Using a standard approach to quantify ingested (plastic) litter in stomachs of harbour porpoises in the Netherlands, a 15% frequency of occurrence of mostly small plastic litter items was observed. In a polluted area such as the southern North Sea, such frequency indicates that ingestion of litter currently represents no major hazard for this species. The low frequency of ingested litter makes the harbour porpoise a less practical species for targeted annual monitoring of change under the EU MSFD as this would require large yearly sample sizes to be processed.
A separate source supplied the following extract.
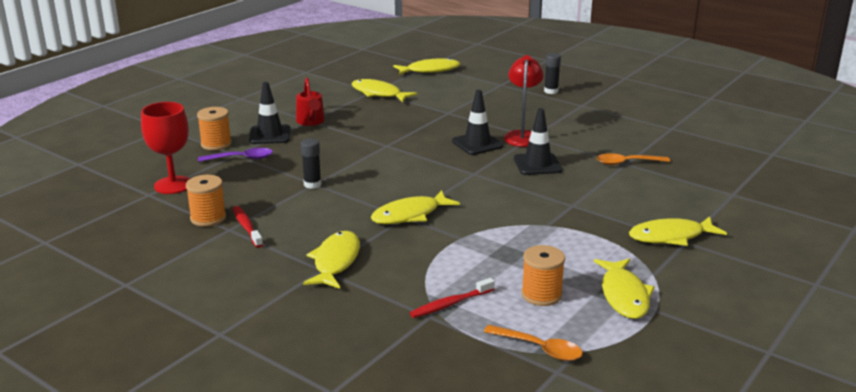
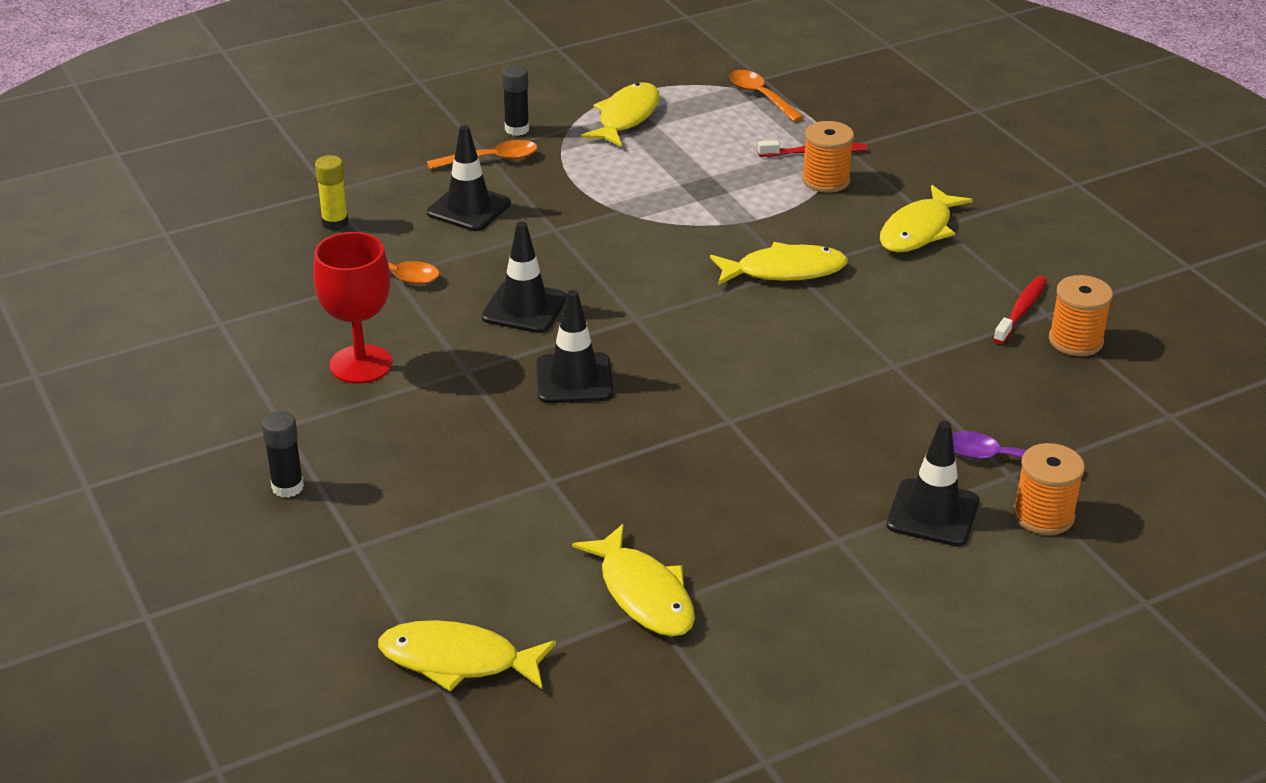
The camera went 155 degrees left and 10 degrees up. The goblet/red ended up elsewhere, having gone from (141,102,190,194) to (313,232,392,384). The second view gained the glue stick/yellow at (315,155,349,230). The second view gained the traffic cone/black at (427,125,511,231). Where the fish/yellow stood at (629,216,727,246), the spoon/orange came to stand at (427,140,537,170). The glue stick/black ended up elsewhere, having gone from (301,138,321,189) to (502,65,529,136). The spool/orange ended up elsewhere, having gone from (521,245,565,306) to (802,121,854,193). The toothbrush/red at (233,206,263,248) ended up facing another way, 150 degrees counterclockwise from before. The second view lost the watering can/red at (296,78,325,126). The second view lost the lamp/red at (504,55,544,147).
However, harbour porpoises, like seals, can provide a measure for plastic abundance in a poorly studied compartment of the water column, that is the water–sediment interface. Future work, in combination with ongoing diet studies, could thus indicate regional differences and long-term temporal changes in benthic litter abundance. The dataset in this paper has clearly demonstrated that such is only possible if data are collected from adequately sized samples using a protocol standardised to established MSFD monitoring efforts. The basic element of the standardisation is to not rely on visual detection of litter during autopsies or rinsing procedures, but to sieve all stomach contents over a 1 mm mesh and inspect all remains under binocular microscope.